**Work required**
What is needed is an exact copy of the lines from the start of the records below through the line with "För organisationer som inte", without the pictures.

Exercise inputs section start

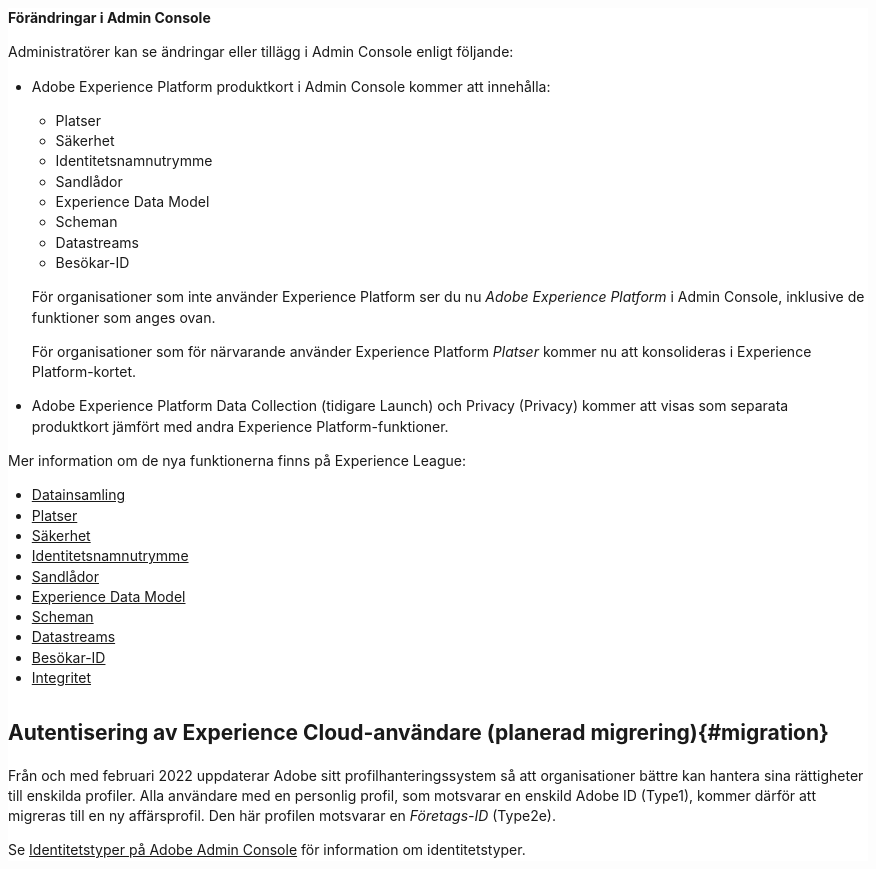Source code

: **Förändringar i Admin Console**

Administratörer kan se ändringar eller tillägg i Admin Console enligt följande:

* Adobe Experience Platform produktkort i Admin Console kommer att innehålla:

   * Platser
   * Säkerhet
   * Identitetsnamnutrymme
   * Sandlådor
   * Experience Data Model
   * Scheman
   * Datastreams
   * Besökar-ID

   För organisationer som inte använder Experience Platform ser du nu _Adobe Experience Platform_ i Admin Console, inklusive de funktioner som anges ovan.

   För organisationer som för närvarande använder Experience Platform _Platser_ kommer nu att konsolideras i Experience Platform-kortet.

* Adobe Experience Platform Data Collection (tidigare Launch) och Privacy (Privacy) kommer att visas som separata produktkort jämfört med andra Experience Platform-funktioner.

Mer information om de nya funktionerna finns på Experience League:

* [Datainsamling](https://experienceleague.adobe.com/docs/analytics/analyze/reports-analytics/reporting-interface/overview-data-collection.html)
* [Platser](https://experienceleague.adobe.com/docs/places/using/home.html?lang=sv)
* [Säkerhet](https://experienceleague.adobe.com/docs/platform-learn/implement-mobile-sdk/app-implementation/assurance.html%3Flang%3Dde)
* [Identitetsnamnutrymme](https://experienceleague.adobe.com/docs/experience-platform/identity/home.html?lang=en)
* [Sandlådor](https://experienceleague.adobe.com/docs/experience-platform/sandbox/home.html?lang=en)
* [Experience Data Model](https://experienceleague.adobe.com/docs/experience-platform/xdm/home.html?lang=sv)
* [Scheman](https://experienceleague.adobe.com/docs/experience-platform/xdm/schema/composition.html)
* [Datastreams](https://experienceleague.adobe.com/docs/experience-platform/edge/datastreams/overview.html?lang=en)
* [Besökar-ID](https://experienceleague.adobe.com/docs/core-services/interface/services/core-services.html?lang=en#section_3C9F6DF37C654D939625BB4D485E4354)
* [Integritet](https://experienceleague.adobe.com/docs/experience-platform/privacy/home.html?lang=en)

## Autentisering av Experience Cloud-användare (planerad migrering){#migration}

Från och med februari 2022 uppdaterar Adobe sitt profilhanteringssystem så att organisationer bättre kan hantera sina rättigheter till enskilda profiler. Alla användare med en personlig profil, som motsvarar en enskild Adobe ID (Type1), kommer därför att migreras till en ny affärsprofil. Den här profilen motsvarar en _Företags-ID_ (Type2e).

Se [Identitetstyper på Adobe Admin Console](https://helpx.adobe.com/enterprise/using/identity.html) för information om identitetstyper.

Exercise inputs section end

**Your solution**
Source code

: **Förändringar i Admin Console**

Administratörer kan se ändringar eller tillägg i Admin Console enligt följande:

* Adobe Experience Platform produktkort i Admin Console kommer att innehålla:

   * Platser
   * Säkerhet
   * Identitetsnamnutrymme
   * Sandlådor
   * Experience Data Model
   * Scheman
   * Datastreams
   * Besökar-ID

   För organisationer som inte använder Experience Platform ser du nu _Adobe Experience Platform_ i Admin Console, inklusive de funktioner som anges ovan.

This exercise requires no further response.